Document extract:
····················
Many caterpillars of Pieris rapæ have, during this autumn, fed below my windows. On searching for suitable positions for passing into chrysalides, some eight or ten individuals, in their direct march upwards, encountered the plate-glass panes of my windows; on these they appeared to be unable to stand. Accordingly in every case they made silken ladders, some of them five feet long, each ladder being formed of a single continuous thread, woven in elegant loops from side to side. . . . . The reasoning, however, seems to be but narrow, for one ladder was constructed parallel to the window-frame for nearly three feet, on which secure footing could be had by simply diverting the track two inches.[100]
In this case it appears clear that we have to do with instinct, and not with reason. No doubt it is the congenital habit of these caterpillars to overcome impediments in this way; but the instinct is one of sufficient interest to be here stated.
····················
Task directions: In the passage above about caterpillars on window glass, how was each silken ladder formed?

Information shown:
····················
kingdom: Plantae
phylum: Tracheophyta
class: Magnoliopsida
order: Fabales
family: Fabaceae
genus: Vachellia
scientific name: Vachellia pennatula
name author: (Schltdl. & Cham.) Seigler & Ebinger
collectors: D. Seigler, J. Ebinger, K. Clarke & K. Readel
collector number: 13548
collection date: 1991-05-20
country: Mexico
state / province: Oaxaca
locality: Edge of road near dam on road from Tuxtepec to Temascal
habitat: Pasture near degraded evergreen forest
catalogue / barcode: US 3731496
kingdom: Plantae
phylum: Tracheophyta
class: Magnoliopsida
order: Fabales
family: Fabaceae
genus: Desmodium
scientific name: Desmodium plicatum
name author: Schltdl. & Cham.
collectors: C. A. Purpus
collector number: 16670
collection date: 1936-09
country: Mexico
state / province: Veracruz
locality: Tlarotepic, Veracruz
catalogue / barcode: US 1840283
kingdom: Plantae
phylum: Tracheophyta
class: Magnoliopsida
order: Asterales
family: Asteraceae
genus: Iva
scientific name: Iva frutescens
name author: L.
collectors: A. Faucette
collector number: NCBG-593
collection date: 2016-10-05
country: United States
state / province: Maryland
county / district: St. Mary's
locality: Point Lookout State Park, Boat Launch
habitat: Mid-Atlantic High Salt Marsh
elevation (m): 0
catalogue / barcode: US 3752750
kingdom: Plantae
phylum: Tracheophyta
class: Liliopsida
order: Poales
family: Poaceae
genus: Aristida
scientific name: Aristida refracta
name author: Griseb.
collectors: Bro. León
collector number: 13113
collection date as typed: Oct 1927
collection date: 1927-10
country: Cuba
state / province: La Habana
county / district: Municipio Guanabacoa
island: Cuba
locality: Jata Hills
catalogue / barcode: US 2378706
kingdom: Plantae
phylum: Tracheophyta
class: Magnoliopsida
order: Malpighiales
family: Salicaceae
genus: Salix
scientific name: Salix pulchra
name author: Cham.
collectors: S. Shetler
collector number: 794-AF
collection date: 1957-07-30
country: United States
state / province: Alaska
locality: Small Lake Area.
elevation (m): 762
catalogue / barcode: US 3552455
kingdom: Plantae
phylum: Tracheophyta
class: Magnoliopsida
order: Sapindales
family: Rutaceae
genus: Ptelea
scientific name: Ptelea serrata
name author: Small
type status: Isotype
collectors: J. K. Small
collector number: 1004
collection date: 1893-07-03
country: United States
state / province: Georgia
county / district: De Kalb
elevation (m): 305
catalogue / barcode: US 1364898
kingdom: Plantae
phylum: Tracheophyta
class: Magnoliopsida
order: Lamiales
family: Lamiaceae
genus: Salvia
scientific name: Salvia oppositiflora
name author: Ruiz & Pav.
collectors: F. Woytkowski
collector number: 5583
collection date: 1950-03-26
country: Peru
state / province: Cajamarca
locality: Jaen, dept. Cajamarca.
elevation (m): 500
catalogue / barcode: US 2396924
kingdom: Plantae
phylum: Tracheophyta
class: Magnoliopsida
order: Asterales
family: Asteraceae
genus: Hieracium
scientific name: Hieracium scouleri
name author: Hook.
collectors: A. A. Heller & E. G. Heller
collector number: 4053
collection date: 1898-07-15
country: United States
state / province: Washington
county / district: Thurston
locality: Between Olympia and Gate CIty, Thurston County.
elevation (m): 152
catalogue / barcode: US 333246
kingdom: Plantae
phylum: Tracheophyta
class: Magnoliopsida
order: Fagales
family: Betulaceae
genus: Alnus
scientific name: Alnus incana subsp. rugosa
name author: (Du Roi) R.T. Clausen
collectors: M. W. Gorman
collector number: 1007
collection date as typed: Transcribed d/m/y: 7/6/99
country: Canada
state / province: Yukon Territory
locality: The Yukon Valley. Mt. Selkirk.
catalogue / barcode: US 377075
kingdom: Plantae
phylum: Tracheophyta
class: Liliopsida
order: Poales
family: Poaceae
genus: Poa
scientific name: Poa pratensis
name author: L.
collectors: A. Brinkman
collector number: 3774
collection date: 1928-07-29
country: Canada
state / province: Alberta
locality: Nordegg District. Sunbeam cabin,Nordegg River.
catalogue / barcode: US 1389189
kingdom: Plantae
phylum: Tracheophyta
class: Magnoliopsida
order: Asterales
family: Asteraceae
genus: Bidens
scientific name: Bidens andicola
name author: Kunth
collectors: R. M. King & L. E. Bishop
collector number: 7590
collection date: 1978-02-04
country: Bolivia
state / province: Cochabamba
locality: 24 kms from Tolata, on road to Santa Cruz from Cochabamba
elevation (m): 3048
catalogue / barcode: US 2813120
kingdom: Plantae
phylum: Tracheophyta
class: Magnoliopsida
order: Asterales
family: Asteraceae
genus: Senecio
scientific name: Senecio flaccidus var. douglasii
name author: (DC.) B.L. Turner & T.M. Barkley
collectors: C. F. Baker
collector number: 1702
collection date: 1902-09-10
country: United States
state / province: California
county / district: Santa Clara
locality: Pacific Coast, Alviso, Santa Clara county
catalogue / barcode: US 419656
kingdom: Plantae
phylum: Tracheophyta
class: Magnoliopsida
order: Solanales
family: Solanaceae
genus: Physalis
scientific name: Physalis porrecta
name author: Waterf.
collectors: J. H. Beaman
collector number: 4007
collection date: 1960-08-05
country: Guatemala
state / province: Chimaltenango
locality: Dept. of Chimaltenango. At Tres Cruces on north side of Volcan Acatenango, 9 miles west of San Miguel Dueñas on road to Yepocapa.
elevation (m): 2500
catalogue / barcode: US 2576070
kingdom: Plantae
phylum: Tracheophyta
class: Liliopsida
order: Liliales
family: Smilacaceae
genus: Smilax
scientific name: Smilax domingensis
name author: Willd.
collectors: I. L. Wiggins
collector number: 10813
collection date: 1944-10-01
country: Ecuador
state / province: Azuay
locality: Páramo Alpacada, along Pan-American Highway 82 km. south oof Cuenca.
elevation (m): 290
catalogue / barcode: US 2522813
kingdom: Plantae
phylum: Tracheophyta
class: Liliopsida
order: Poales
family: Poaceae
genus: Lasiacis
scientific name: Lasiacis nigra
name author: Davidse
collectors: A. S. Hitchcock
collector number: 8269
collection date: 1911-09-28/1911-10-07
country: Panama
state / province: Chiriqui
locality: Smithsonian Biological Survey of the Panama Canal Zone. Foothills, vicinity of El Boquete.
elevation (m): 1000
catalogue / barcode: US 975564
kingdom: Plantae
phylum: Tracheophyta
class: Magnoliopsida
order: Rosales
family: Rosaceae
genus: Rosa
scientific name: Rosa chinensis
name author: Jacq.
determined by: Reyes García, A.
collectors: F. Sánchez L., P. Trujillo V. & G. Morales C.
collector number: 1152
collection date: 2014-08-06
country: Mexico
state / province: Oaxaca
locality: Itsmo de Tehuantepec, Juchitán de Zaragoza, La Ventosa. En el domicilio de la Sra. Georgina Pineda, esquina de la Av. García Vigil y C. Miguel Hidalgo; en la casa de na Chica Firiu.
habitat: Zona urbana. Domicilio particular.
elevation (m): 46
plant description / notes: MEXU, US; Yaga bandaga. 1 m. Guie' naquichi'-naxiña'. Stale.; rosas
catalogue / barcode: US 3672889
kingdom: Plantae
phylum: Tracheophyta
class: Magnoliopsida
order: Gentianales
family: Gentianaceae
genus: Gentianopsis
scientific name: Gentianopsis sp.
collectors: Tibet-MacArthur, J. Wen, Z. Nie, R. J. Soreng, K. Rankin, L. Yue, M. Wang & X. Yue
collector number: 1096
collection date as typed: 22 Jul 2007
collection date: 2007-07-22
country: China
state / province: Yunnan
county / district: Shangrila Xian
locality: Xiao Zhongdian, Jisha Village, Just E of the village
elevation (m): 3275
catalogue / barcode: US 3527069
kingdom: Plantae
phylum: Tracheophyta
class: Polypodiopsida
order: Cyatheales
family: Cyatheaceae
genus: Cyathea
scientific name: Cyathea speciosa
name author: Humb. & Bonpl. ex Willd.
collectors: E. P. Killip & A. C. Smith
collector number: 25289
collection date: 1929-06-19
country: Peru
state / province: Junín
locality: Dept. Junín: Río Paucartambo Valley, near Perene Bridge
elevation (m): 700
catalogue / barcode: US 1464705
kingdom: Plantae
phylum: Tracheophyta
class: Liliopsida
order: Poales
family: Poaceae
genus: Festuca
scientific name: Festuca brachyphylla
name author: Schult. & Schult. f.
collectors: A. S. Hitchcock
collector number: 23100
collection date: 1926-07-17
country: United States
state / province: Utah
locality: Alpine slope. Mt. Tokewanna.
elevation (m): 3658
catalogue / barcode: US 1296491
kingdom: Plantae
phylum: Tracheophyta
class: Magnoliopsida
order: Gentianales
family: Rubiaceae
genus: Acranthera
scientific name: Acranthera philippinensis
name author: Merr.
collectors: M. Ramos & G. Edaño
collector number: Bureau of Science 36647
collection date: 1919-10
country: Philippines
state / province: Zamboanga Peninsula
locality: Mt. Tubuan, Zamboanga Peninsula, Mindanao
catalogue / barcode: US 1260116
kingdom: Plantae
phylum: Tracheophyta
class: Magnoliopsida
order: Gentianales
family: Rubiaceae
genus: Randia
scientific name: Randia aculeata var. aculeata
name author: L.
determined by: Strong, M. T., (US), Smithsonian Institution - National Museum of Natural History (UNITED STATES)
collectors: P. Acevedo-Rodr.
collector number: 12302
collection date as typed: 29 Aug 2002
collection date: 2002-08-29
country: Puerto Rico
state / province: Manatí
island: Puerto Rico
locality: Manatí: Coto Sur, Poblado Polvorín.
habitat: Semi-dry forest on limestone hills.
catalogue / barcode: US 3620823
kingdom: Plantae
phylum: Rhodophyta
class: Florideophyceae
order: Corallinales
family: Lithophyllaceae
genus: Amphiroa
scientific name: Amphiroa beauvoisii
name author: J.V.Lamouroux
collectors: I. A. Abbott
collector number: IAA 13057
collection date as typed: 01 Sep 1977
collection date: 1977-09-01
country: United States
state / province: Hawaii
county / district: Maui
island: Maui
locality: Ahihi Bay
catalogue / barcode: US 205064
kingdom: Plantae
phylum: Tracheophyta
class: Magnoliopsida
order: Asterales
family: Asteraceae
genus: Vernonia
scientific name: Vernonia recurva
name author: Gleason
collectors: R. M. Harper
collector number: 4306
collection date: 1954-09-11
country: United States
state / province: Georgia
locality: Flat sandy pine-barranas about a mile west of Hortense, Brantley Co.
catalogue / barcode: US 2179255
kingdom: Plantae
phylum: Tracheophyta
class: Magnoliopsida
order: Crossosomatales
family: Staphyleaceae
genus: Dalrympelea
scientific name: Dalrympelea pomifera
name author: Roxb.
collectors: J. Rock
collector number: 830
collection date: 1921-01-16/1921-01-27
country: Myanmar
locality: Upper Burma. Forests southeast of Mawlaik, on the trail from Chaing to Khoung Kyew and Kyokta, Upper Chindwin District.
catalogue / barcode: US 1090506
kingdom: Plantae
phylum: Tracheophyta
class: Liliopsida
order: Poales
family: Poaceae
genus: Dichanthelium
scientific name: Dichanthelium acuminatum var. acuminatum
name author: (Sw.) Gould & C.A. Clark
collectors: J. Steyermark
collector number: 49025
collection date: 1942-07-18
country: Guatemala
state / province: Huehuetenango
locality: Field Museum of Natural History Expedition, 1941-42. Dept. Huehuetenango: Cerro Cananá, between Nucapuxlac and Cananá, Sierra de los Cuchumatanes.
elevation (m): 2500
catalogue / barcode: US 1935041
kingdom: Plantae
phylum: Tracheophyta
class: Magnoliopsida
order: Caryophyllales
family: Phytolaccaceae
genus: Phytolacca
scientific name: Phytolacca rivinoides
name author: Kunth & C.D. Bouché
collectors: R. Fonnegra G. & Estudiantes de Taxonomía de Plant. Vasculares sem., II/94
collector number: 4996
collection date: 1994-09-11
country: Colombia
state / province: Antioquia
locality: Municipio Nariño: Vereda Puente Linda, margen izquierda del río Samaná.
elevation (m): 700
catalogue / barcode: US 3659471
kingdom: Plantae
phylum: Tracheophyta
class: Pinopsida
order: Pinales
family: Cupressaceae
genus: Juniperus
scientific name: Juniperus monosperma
····················
The completed task: Each ladder was formed of a single continuous thread, woven in elegant loops from side to side.